Jonathan aura réussi à prolonger la durée de vie de son album en sortant le clip de BOP, qui est très rapidement devenu viral, son 2e hit. Dedans, l’artiste fait l’étalage de ses talents de danseur et, avec sa troupe de danse, rend hommage cette fois à Broadway, quartier de New-York prisé pour ses théâtres et ses comédies/pièces musicales.
https://www.youtube.com/watch?v=28hYUZMufDg
Avenir incertain dans la musique
Quoi qu’il en soit, DaBaby s’est transformé en tête d’affiche du Rap US, et on peut s’attendre à beaucoup entendre parler de lui lors de la prochaine décennie, à condition qu’il se tienne à l’abri des ennuis judiciaires (qu’il a l’air de particulièrement aimer), et surtout qu’il se renouvelle, étant donné qu’écouter un de ses albums en entier peut vite être usant. D’ailleurs il semble perspicace puisque dans le morceau BOP dont nous parlions plus haut, il dit : « Ayy, when you gon’ switch the flow? » I thought you’d never ask (ce qui se traduit par: « Hé, quand est ce que tu vas changer de flow ? » Je pensais que vous n’auriez jamais demandé »). Il est donc conscient de ce problème mais n’y a pas encore remédié.

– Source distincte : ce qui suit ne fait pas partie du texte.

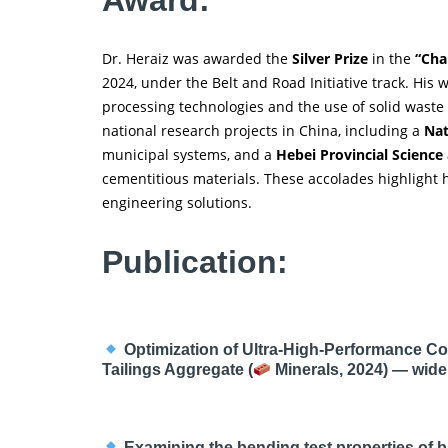
Dr. Heraiz was awarded the
Silver Prize
in the
“Cha
2024, under the Belt and Road Initiative track. His 
processing technologies and the use of solid waste 
national research projects in China, including a
Nat
municipal systems, and a
Hebei Provincial Science
cementitious materials. These accolades highlight h
engineering solutions.
Publication:
Optimization of Ultra-High-Performance Co
Tailings Aggregate (
Minerals, 2024) — widel
Examining the bending test properties of b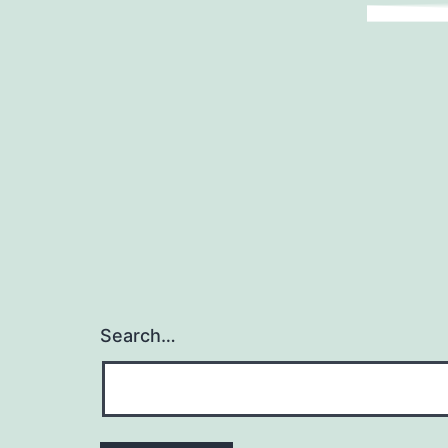
Search…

Pour comparer l’incomparable : Kirk s’est un mieux vendu que So Much Fun de Young Thug (autre gros succès de cet été), mais Young Thug a fidelisé sa fanbase et l’a agrandie au fil des années car il s’est sans cesse renouvelé. Ce qui signifie qu’il est à l’abri d’un flop et, surtout, est parti pour durer. Si DaBaby veut connaître une telle longévité, il devra lui aussi fidéliser sa fanbase, et pour le moment ce n’est pas gagné, il donne plus l’impression de fonctionner par effet de mode. Son charisme et son humour ne pourront pas suffire à lui offre une carrière.